Records from a data collection

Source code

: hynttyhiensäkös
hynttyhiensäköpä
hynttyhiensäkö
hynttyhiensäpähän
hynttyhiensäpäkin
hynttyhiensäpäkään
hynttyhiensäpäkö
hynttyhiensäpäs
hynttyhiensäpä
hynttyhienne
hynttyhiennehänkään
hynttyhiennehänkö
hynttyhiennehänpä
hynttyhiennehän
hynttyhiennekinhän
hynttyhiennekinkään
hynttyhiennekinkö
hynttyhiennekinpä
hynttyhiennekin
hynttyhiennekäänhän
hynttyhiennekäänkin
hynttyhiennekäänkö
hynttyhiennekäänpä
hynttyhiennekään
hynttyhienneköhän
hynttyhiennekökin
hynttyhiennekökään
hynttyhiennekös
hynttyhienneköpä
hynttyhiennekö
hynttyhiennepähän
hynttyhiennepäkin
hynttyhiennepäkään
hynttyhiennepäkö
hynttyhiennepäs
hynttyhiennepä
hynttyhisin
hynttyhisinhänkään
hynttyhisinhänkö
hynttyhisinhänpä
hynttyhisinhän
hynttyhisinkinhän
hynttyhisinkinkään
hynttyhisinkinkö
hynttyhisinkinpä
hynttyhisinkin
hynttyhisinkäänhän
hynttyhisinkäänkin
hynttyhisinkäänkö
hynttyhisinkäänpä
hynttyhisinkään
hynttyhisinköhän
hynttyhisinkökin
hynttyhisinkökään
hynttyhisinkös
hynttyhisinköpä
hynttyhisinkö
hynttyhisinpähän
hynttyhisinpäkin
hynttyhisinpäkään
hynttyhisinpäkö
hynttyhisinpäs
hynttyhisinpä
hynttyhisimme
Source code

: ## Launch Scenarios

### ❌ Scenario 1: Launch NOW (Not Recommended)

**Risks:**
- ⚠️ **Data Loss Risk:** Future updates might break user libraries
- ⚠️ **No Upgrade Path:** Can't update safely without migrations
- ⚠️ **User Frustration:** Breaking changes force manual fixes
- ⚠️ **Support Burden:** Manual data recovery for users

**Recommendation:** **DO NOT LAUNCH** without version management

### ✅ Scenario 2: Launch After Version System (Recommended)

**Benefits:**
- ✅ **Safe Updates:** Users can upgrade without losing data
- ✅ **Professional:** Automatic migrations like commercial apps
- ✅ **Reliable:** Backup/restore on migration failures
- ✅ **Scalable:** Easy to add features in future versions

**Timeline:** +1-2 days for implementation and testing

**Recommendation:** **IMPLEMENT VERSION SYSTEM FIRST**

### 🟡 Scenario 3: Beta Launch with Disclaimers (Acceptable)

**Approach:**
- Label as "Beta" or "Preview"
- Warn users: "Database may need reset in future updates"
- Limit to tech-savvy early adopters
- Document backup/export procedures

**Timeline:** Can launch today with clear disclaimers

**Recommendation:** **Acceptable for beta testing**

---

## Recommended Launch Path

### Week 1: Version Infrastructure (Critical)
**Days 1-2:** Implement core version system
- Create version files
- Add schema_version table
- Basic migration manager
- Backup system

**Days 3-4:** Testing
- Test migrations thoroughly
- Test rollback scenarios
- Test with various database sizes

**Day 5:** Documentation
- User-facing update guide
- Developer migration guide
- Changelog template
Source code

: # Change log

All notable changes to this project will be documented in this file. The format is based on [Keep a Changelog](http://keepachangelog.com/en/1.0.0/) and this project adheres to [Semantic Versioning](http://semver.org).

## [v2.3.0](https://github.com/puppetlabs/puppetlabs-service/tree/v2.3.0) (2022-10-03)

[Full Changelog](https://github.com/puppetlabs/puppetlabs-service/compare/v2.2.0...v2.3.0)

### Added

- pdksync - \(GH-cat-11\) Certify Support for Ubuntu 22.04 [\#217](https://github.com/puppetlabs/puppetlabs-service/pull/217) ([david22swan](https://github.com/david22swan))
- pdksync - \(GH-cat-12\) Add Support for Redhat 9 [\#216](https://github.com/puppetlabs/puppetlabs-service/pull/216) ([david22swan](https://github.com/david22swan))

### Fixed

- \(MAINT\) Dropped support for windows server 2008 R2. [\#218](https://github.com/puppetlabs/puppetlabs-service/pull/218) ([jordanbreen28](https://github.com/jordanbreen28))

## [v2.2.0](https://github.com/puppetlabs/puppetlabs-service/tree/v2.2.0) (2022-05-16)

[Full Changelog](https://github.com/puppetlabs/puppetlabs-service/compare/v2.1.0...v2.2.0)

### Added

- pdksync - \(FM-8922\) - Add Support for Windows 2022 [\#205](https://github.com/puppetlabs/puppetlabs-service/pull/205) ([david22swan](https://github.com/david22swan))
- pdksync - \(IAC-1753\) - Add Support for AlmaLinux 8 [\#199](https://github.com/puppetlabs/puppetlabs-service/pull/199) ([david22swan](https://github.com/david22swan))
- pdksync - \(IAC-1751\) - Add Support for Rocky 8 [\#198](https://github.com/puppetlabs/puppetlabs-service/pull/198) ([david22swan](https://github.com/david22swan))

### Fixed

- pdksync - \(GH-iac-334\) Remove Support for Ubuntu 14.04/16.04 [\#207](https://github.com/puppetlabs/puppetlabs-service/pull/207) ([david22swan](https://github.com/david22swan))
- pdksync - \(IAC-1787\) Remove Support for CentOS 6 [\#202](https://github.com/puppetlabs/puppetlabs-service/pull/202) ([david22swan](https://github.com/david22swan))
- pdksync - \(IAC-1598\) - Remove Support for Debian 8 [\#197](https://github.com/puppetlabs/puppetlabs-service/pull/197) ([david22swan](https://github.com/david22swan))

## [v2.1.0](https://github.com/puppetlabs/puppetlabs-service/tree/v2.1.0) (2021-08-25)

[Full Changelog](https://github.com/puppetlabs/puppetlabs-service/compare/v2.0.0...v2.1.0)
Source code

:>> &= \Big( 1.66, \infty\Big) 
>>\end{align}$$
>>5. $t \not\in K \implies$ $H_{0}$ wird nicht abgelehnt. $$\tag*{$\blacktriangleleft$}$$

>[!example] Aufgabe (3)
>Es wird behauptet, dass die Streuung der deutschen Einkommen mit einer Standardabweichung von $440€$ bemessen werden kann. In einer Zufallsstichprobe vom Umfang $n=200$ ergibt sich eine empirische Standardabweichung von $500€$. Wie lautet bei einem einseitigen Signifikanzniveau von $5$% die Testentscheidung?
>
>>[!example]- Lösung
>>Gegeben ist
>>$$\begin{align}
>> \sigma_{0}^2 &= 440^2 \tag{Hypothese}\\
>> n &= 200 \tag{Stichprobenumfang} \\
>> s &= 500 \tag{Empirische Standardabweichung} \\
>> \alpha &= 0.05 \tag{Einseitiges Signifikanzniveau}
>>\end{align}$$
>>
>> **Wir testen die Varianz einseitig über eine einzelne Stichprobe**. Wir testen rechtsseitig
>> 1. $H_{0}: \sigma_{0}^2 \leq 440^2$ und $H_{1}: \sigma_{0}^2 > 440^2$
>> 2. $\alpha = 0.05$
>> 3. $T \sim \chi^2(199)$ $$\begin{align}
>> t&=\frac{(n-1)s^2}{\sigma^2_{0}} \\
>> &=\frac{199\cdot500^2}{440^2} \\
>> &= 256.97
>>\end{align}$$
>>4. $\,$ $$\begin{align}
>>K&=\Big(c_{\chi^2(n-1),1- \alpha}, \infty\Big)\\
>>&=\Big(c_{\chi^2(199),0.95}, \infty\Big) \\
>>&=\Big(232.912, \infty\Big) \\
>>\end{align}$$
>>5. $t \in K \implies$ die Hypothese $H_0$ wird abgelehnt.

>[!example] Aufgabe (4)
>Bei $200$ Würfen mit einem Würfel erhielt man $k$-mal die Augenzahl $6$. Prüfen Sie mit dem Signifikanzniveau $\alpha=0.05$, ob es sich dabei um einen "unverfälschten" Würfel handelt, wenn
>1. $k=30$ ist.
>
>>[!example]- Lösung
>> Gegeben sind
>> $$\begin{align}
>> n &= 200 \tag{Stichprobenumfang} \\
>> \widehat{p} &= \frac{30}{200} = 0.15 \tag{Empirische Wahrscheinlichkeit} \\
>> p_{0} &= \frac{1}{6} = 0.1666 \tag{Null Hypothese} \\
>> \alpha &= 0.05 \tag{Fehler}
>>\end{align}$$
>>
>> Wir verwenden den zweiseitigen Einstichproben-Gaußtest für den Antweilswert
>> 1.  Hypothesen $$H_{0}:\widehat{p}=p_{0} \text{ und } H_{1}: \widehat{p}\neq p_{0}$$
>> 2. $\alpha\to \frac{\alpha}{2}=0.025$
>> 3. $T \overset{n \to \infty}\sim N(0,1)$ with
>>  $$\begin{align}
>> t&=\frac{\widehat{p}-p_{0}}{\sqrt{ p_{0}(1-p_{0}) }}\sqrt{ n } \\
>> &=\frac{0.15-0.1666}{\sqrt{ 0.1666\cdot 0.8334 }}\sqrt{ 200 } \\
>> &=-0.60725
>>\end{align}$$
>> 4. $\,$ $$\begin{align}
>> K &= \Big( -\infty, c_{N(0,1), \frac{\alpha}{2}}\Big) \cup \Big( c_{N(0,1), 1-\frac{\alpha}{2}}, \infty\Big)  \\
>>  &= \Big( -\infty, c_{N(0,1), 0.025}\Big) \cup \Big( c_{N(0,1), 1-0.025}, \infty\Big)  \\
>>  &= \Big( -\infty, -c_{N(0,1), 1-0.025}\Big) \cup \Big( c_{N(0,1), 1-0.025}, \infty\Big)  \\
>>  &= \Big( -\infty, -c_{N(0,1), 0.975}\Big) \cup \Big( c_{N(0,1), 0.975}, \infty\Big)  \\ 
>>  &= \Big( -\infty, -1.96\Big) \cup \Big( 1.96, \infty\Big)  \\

**What to produce**
Out of the records above, pull each line containing the word "example".

**Solution to this exercise**
>[!example] Aufgabe (3)
>>[!example]- Lösung
>[!example] Aufgabe (4)
>>[!example]- Lösung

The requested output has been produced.